TASK DETAILS: Look through the lines below, find those with the word "using", and copy them.

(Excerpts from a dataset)

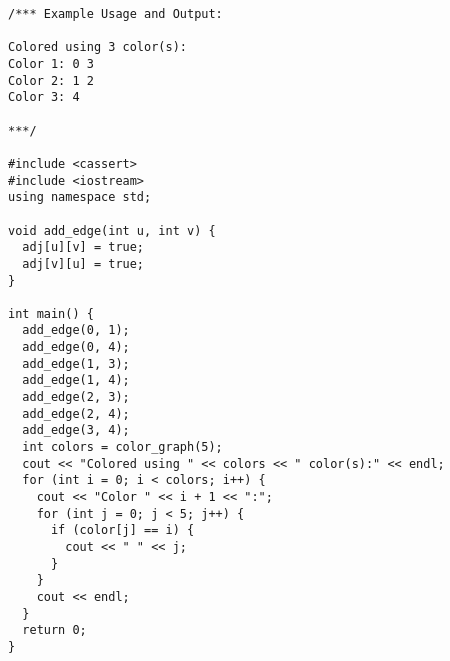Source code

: \begin{lstlisting}
/*** Example Usage and Output:

Colored using 3 color(s):
Color 1: 0 3
Color 2: 1 2
Color 3: 4

***/

#include <cassert>
#include <iostream>
using namespace std;

void add_edge(int u, int v) {
  adj[u][v] = true;
  adj[v][u] = true;
}

int main() {
  add_edge(0, 1);
  add_edge(0, 4);
  add_edge(1, 3);
  add_edge(1, 4);
  add_edge(2, 3);
  add_edge(2, 4);
  add_edge(3, 4);
  int colors = color_graph(5);
  cout << "Colored using " << colors << " color(s):" << endl;
  for (int i = 0; i < colors; i++) {
    cout << "Color " << i + 1 << ":";
    for (int j = 0; j < 5; j++) {
      if (color[j] == i) {
        cout << " " << j;
      }
    }
    cout << endl;
  }
  return 0;
}
\end{lstlisting}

EXERCISE RESPONSE:
Colored using 3 color(s):
using namespace std;
  cout << "Colored using " << colors << " color(s):" << endl;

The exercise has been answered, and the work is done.